Not pretty. And not correct, either! There's a race condition: if a future is resolved in between consecutive executions of this code, you may never receive its result. On the first call, you get the result of some other future that resolves faster, but by the time you're constructing the list to pass to the second Any, your future is now "done" and you omit it from the list.

Another complication is the reference cycle: Any refers to each future, which refers to a callback which refers back to Any. For prompt garbage collection, you should call clear() on Any before it goes out of scope. This is very awkward.

Additionally, you can't distinguish between a pending future, and a future that resolved to None. You'd need a special sentinel value distinct from None to represent a pending future.

The final complication is the worst. If multiple futures are resolved and some of them have exceptions, there's no obvious way for Any to communicate all that information to you. Mixing exceptions and results in a list would be perverse.

Fortunately, there's a better way. We can make Any return just the first future that resolves, instead of a list of results:

class Any(Future):
    def __init__(self, futures):
        super(Any, self).__init__()
        for future in futures:
            future.add_done_callback(self.done_callback)

    def done_callback(self, future):
        self.set_result(future)

The reference cycle is gone, and the exception-handling question is answered: The Any class returns the whole future to you, instead of its result or exception. You can inspect it as you like.
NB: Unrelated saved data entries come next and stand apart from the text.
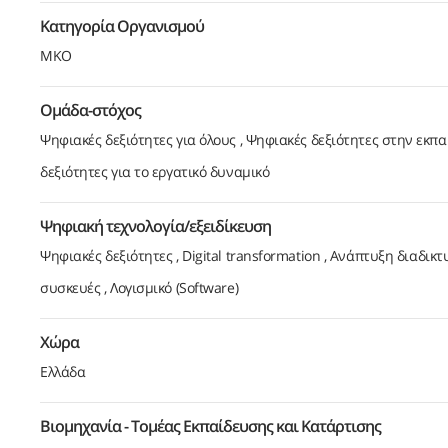
Κατηγορία Οργανισμού
ΜΚΟ
Ομάδα-στόχος
Ψηφιακές δεξιότητες για όλους
Ψηφιακές δεξιότητες στην εκπ
δεξιότητες για το εργατικό δυναμικό
Ψηφιακή τεχνολογία/εξειδίκευση
Ψηφιακές δεξιότητες
Digital transformation
Ανάπτυξη διαδικτ
συσκευές
Λογισμικό (Software)
Χώρα
Ελλάδα
Βιομηχανία - Τομέας Εκπαίδευσης και Κατάρτισης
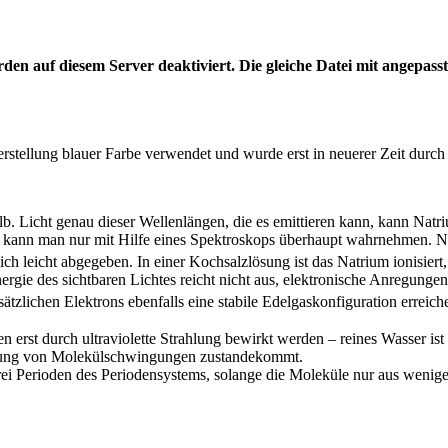
n auf diesem Server deaktiviert. Die gleiche Datei mit angepasst
rstellung blauer Farbe verwendet und wurde erst in neuerer Zeit durch 
elb. Licht genau dieser Wellenlängen, die es emittieren kann, kann Nat
ion kann man nur mit Hilfe eines Spektroskops überhaupt wahrnehmen. N
h leicht abgegeben. In einer Kochsalzlösung ist das Natrium ionisiert,
rgie des sichtbaren Lichtes reicht nicht aus, elektronische Anregunge
usätzlichen Elektrons ebenfalls eine stabile Edelgaskonfiguration errei
erst durch ultraviolette Strahlung bewirkt werden – reines Wasser ist
regung von Molekülschwingungen zustandekommt.
rei Perioden des Periodensystems, solange die Moleküle nur aus wenige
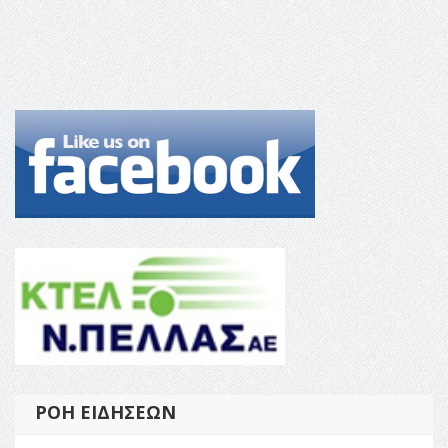
ΡΟΉ ΕΙΔΉΣΕΩΝ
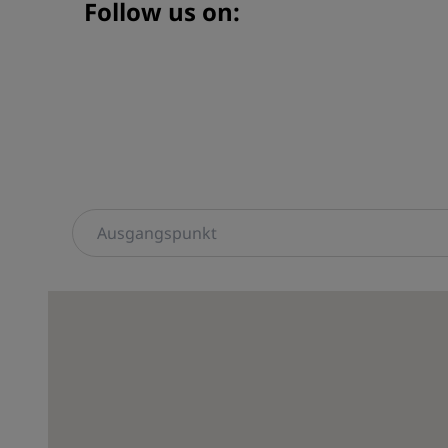
Follow us on:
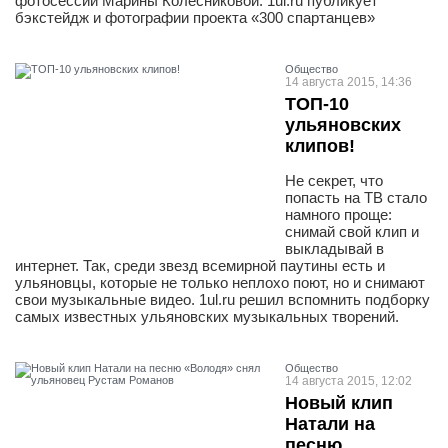
фотосессии Марины Колесниковой. 1ul.ru публикует
бэкстейдж и фотографии проекта «300 спартанцев»
Общество
14 августа 2015, 14:36
ТОП-10
ульяновских
клипов!
Не секрет, что
попасть на ТВ стало
намного проще:
снимай свой клип и
выкладывай в
интернет. Так, среди звезд всемирной паутины есть и
ульяновцы, которые не только неплохо поют, но и снимают
свои музыкальные видео. 1ul.ru решил вспомнить подборку
самых известных ульяновских музыкальных творений.
Общество
14 августа 2015, 12:02
Новый клип
Натали на
песню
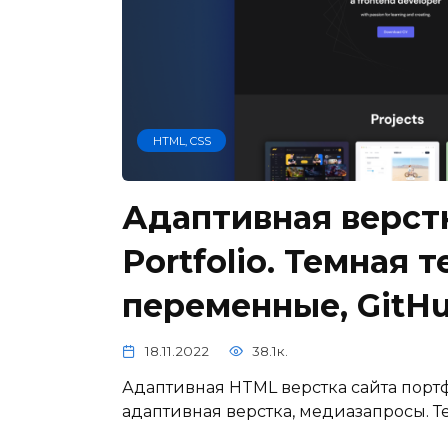
HTML, CSS
Адаптивная верстк
Portfolio. Темная т
переменные, GitH
18.11.2022
38.1к.
Адаптивная HTML верстка сайта порт
адаптивная верстка, медиазапросы. Те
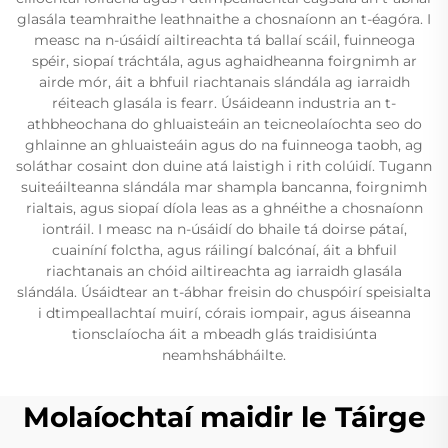
glasála teamhraithe leathnaithe a chosnaíonn an t-éagóra. I
measc na n-úsáidí ailtireachta tá ballaí scáil, fuinneoga
spéir, siopaí tráchtála, agus aghaidheanna foirgnimh ar
airde mór, áit a bhfuil riachtanais slándála ag iarraidh
réiteach glasála is fearr. Úsáideann industria an t-
athbheochana do ghluaisteáin an teicneolaíochta seo do
ghlainne an ghluaisteáin agus do na fuinneoga taobh, ag
soláthar cosaint don duine atá laistigh i rith colúidí. Tugann
suiteáilteanna slándála mar shampla bancanna, foirgnimh
rialtais, agus siopaí díola leas as a ghnéithe a chosnaíonn
iontráil. I measc na n-úsáidí do bhaile tá doirse pátaí,
cuainíní folctha, agus ráilingí balcónaí, áit a bhfuil
riachtanais an chóid ailtireachta ag iarraidh glasála
slándála. Úsáidtear an t-ábhar freisin do chuspóirí speisialta
i dtimpeallachtaí muirí, córais iompair, agus áiseanna
tionsclaíocha áit a mbeadh glás traidisiúnta
neamhshábháilte.
Molaíochtaí maidir le Táirge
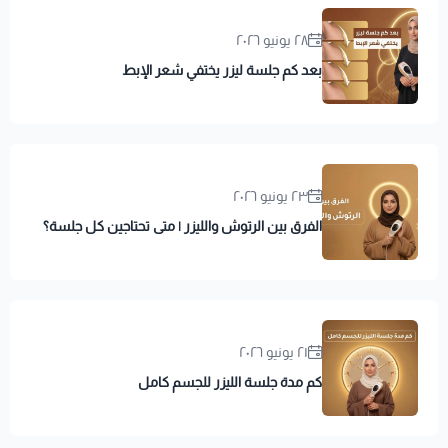
٢٨ يونيو ٢٠٢٦
بعد كم جلسة ليزر يختفي شعر الإبط
٢٣ يونيو ٢٠٢٦
الفرق بين الرتوش والليزر | متى تحتاجين كل جلسة؟
٢١ يونيو ٢٠٢٦
كم مدة جلسة الليزر للجسم كامل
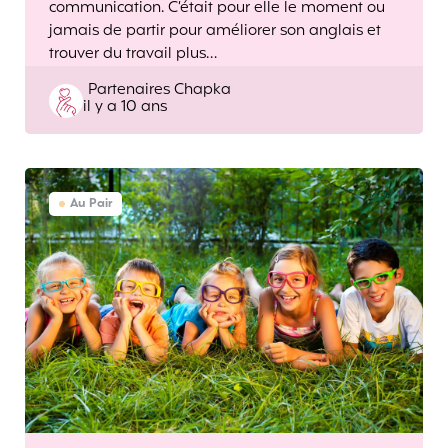
communication. C’était pour elle le moment ou
jamais de partir pour améliorer son anglais et
trouver du travail plus…
Posted
Partenaires Chapka
il y a 10 ans
by
Au Pair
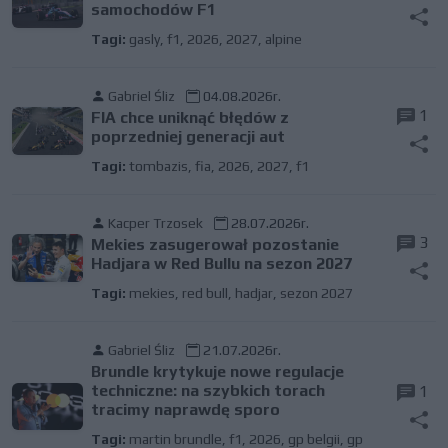
samochodów F1
Tagi:
gasly
,
f1
,
2026
,
2027
,
alpine
Gabriel Śliz
04.08.2026r.
1
FIA chce uniknąć błędów z
poprzedniej generacji aut
Tagi:
tombazis
,
fia
,
2026
,
2027
,
f1
Kacper Trzosek
28.07.2026r.
3
Mekies zasugerował pozostanie
Hadjara w Red Bullu na sezon 2027
Tagi:
mekies
,
red bull
,
hadjar
,
sezon 2027
Gabriel Śliz
21.07.2026r.
Brundle krytykuje nowe regulacje
techniczne: na szybkich torach
1
tracimy naprawdę sporo
Tagi:
martin brundle
,
f1
,
2026
,
gp belgii
,
gp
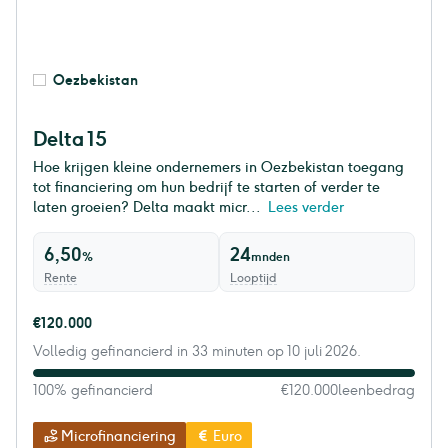
Oezbekistan
Delta 15
Hoe krijgen kleine ondernemers in Oezbekistan toegang
tot financiering om hun bedrijf te starten of verder te
laten groeien? Delta maakt micr...
Lees verder
6,50
24
%
mnden
Rente
Looptijd
€120.000
Volledig gefinancierd in 33 minuten op 10 juli 2026.
100% gefinancierd
€120.000
leenbedrag
Microfinanciering
Euro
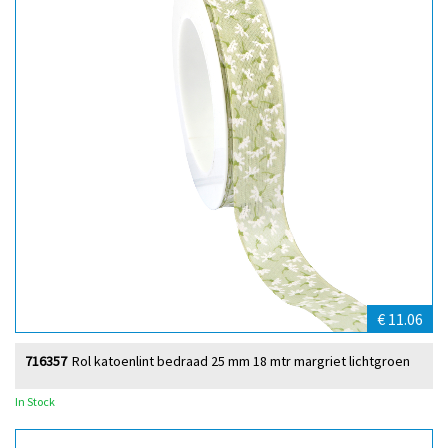
€ 11.06
716357
Rol katoenlint bedraad 25 mm 18 mtr margriet lichtgroen
In Stock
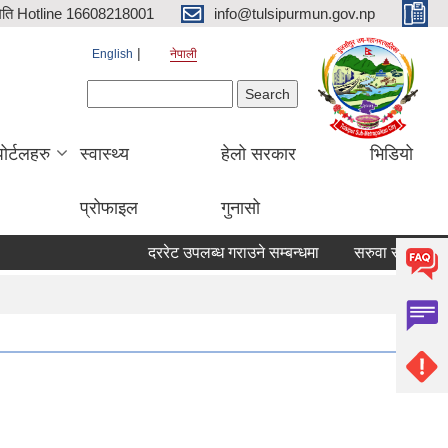
िति Hotline 16608218001
info@tulsipurmun.gov.np
English
नेपाली
Search form
Search
पोर्टलहरु
स्वास्थ्य
हेलो सरकार
भिडियो
प्रोफाइल
गुनासो
दररेट उपलब्ध गराउने सम्बन्धमा
सरुवा सहमतिका लागि 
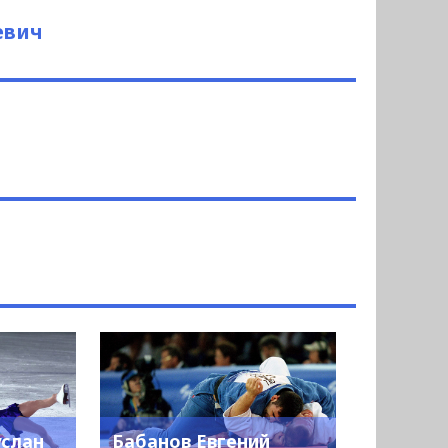
евич
ч
услан
Бабанов Евгений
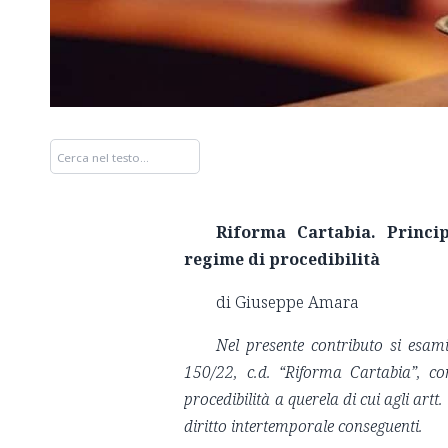
Riforma Cartabia. Princip
regime di procedibilità
di Giuseppe Amara
Nel presente contributo si esami
150/22, c.d. “Riforma Cartabia”, co
procedibilità a querela di cui agli artt.
diritto intertemporale conseguenti.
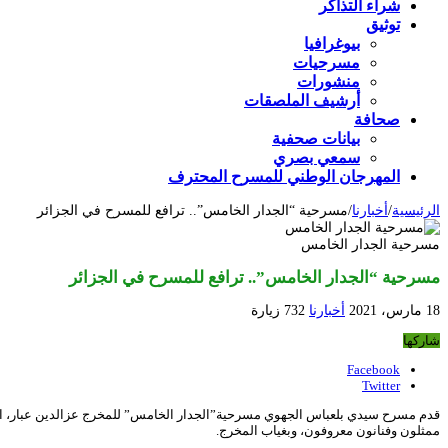
شراء التذاكر
توثيق
بيوغرافيا
مسرحيات
منشورات
أرشيف الملصقات
صحافة
بيانات صحفية
سمعي بصري
المهرجان الوطني للمسرح المحترف
الرئيسية
/
أخبارنا
/
مسرحية “الجدار الخامس”.. ترافع للمسرح في الجزائر
مسرحية الجدار الخامس
مسرحية “الجدار الخامس”.. ترافع للمسرح في الجزائر
18 مارس، 2021
أخبارنا
732 زيارة
شاركها
Facebook
Twitter
ممثلون وفنانون معروفون، وبغياب المخرج.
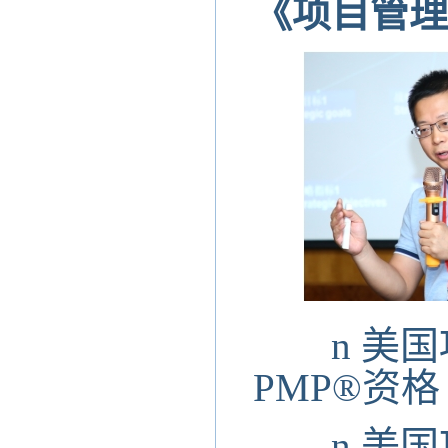
《项目管理
n
美国
PMP®资格
n
美国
It's also easy to wait for the remaining futures after some are resolved:

@gen.coroutine
def f():
    start = time.time()
    future1 = delayed_msg(2, '2')
    future2 = delayed_msg(3, '3')
    future3 = delayed_msg(1, '1')

    futures = set([future1, future2, future3])
    while futures:
        resolved = yield Any(futures)
        end = time.time()
        print "finished in %.1f sec: %r" % (
            end - start, resolved.result())
        futures.remove(resolved)

As desired, this prints:

finished in 1.0 sec: '1'
finished in 2.0 sec: '2'
finished in 3.0 sec: '3'

There's no race condition now. You can't miss a result, because you don't remove a future from the list unless you've received its result.

To test the exception-handling behavior, let's make a function that raises an exception after a delay:

@gen.coroutine
def delayed_exception(seconds, msg):
    yield gen.Task(IOLoop.current().add_timeout,
                   time.time() + seconds)
    raise Exception(msg)

Now, instead of returning a result, one of our futures will raise an exception:

@gen.coroutine
def f():
    start = time.time()
    future1 = delayed_msg(2, '2')
    # Exception!
    future2 = delayed_exception(3, '3')
    future3 = delayed_msg(1, '1')

    futures = set([future1, future2, future3])
    while futures:
        resolved = yield Any(futures)
        end = time.time()
        try:
            outcome = resolved.result()
        except Exception as e:
            outcome = e

        print "finished in %.1f sec: %r" % (
            end - start, outcome)
        futures.remove(resolved)

Now, the script prints:

finished in 1.0 sec: '1'
finished in 2.0 sec: '2'
finished in 3.0 sec: Exception('3',)

It took a bit of thinking, but our final Any class is simple. It lets you launch many concurrent operations and process them in the order they complete. Not bad.